* _What this task involves_: Would you give the entries below again, precisely as they are written?

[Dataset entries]
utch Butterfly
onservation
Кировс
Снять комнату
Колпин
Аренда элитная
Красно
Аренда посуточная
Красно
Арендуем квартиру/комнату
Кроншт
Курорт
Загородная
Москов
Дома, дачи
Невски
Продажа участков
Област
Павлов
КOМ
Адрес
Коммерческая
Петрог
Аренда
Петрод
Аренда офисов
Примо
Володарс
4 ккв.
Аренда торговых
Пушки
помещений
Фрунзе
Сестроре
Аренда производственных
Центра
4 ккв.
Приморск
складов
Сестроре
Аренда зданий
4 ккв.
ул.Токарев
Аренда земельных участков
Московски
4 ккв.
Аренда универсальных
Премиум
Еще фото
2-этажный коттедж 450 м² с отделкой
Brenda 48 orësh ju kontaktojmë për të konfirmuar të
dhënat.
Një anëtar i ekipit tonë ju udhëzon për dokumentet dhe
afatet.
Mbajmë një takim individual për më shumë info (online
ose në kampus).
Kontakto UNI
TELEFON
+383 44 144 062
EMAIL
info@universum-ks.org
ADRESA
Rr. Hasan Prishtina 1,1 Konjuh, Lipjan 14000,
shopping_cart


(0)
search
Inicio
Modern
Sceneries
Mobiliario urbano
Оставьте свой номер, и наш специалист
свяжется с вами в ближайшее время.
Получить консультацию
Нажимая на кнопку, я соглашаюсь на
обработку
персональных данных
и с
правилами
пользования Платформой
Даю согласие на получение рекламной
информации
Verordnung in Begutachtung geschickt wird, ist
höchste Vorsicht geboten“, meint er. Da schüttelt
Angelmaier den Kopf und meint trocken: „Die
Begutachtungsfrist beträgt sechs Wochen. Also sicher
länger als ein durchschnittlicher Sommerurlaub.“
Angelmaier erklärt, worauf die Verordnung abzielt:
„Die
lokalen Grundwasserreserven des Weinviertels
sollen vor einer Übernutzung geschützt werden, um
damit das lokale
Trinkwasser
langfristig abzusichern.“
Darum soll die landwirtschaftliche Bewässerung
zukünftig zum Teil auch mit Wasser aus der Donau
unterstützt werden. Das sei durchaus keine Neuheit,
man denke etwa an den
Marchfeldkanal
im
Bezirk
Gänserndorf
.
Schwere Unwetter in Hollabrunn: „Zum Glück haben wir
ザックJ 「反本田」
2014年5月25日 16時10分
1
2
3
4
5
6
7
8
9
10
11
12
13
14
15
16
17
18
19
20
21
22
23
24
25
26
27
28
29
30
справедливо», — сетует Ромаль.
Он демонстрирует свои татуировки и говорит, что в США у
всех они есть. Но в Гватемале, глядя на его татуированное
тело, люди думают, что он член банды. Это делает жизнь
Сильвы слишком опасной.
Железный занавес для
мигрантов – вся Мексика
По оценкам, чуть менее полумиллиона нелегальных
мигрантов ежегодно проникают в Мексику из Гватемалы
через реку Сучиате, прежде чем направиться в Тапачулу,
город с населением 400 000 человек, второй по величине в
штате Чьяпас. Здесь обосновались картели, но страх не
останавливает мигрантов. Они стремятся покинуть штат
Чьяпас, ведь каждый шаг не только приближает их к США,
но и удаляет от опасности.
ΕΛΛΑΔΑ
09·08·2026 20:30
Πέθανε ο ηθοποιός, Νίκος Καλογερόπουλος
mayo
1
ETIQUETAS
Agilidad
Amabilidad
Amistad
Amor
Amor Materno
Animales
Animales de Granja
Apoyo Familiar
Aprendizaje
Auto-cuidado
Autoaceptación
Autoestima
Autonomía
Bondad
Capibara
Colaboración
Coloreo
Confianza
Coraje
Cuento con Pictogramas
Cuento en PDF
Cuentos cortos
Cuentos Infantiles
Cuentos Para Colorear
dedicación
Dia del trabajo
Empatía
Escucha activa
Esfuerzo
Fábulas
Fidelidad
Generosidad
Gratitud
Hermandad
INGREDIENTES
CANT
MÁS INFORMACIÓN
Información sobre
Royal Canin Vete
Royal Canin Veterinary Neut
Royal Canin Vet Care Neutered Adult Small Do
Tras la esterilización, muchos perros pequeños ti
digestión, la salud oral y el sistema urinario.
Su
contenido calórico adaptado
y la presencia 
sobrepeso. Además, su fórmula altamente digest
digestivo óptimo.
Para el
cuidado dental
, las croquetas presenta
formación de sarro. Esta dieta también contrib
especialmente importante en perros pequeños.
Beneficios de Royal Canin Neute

* _Output below_:
utch Butterfly
onservation
Кировс
Снять комнату
Колпин
Аренда элитная
Красно
Аренда посуточная
Красно
Арендуем квартиру/комнату
Кроншт
Курорт
Загородная
Москов
Дома, дачи
Невски
Продажа участков
Област
Павлов
КOМ
Адрес
Коммерческая
Петрог
Аренда
Петрод
Аренда офисов
Примо
Володарс
4 ккв.
Аренда торговых
Пушки
помещений
Фрунзе
Сестроре
Аренда производственных
Центра
4 ккв.
Приморск
складов
Сестроре
Аренда зданий
4 ккв.
ул.Токарев
Аренда земельных участков
Московски
4 ккв.
Аренда универсальных
Премиум
Еще фото
2-этажный коттедж 450 м² с отделкой
Brenda 48 orësh ju kontaktojmë për të konfirmuar të
dhënat.
Një anëtar i ekipit tonë ju udhëzon për dokumentet dhe
afatet.
Mbajmë një takim individual për më shumë info (online
ose në kampus).
Kontakto UNI
TELEFON
+383 44 144 062
EMAIL
info@universum-ks.org
ADRESA
Rr. Hasan Prishtina 1,1 Konjuh, Lipjan 14000,
shopping_cart


(0)
search
Inicio
Modern
Sceneries
Mobiliario urbano
Оставьте свой номер, и наш специалист
свяжется с вами в ближайшее время.
Получить консультацию
Нажимая на кнопку, я соглашаюсь на
обработку
персональных данных
и с
правилами
пользования Платформой
Даю согласие на получение рекламной
информации
Verordnung in Begutachtung geschickt wird, ist
höchste Vorsicht geboten“, meint er. Da schüttelt
Angelmaier den Kopf und meint trocken: „Die
Begutachtungsfrist beträgt sechs Wochen. Also sicher
länger als ein durchschnittlicher Sommerurlaub.“
Angelmaier erklärt, worauf die Verordnung abzielt:
„Die
lokalen Grundwasserreserven des Weinviertels
sollen vor einer Übernutzung geschützt werden, um
damit das lokale
Trinkwasser
langfristig abzusichern.“
Darum soll die landwirtschaftliche Bewässerung
zukünftig zum Teil auch mit Wasser aus der Donau
unterstützt werden. Das sei durchaus keine Neuheit,
man denke etwa an den
Marchfeldkanal
im
Bezirk
Gänserndorf
.
Schwere Unwetter in Hollabrunn: „Zum Glück haben wir
ザックJ 「反本田」
2014年5月25日 16時10分
1
2
3
4
5
6
7
8
9
10
11
12
13
14
15
16
17
18
19
20
21
22
23
24
25
26
27
28
29
30
справедливо», — сетует Ромаль.
Он демонстрирует свои татуировки и говорит, что в США у
всех они есть. Но в Гватемале, глядя на его татуированное
тело, люди думают, что он член банды. Это делает жизнь
Сильвы слишком опасной.
Железный занавес для
мигрантов – вся Мексика
По оценкам, чуть менее полумиллиона нелегальных
мигрантов ежегодно проникают в Мексику из Гватемалы
через реку Сучиате, прежде чем направиться в Тапачулу,
город с населением 400 000 человек, второй по величине в
штате Чьяпас. Здесь обосновались картели, но страх не
останавливает мигрантов. Они стремятся покинуть штат
Чьяпас, ведь каждый шаг не только приближает их к США,
но и удаляет от опасности.
ΕΛΛΑΔΑ
09·08·2026 20:30
Πέθανε ο ηθοποιός, Νίκος Καλογερόπουλος
mayo
1
ETIQUETAS
Agilidad
Amabilidad
Amistad
Amor
Amor Materno
Animales
Animales de Granja
Apoyo Familiar
Aprendizaje
Auto-cuidado
Autoaceptación
Autoestima
Autonomía
Bondad
Capibara
Colaboración
Coloreo
Confianza
Coraje
Cuento con Pictogramas
Cuento en PDF
Cuentos cortos
Cuentos Infantiles
Cuentos Para Colorear
dedicación
Dia del trabajo
Empatía
Escucha activa
Esfuerzo
Fábulas
Fidelidad
Generosidad
Gratitud
Hermandad
INGREDIENTES
CANT
MÁS INFORMACIÓN
Información sobre
Royal Canin Vete
Royal Canin Veterinary Neut
Royal Canin Vet Care Neutered Adult Small Do
Tras la esterilización, muchos perros pequeños ti
digestión, la salud oral y el sistema urinario.
Su
contenido calórico adaptado
y la presencia 
sobrepeso. Además, su fórmula altamente digest
digestivo óptimo.
Para el
cuidado dental
, las croquetas presenta
formación de sarro. Esta dieta también contrib
especialmente importante en perros pequeños.
Beneficios de Royal Canin Neute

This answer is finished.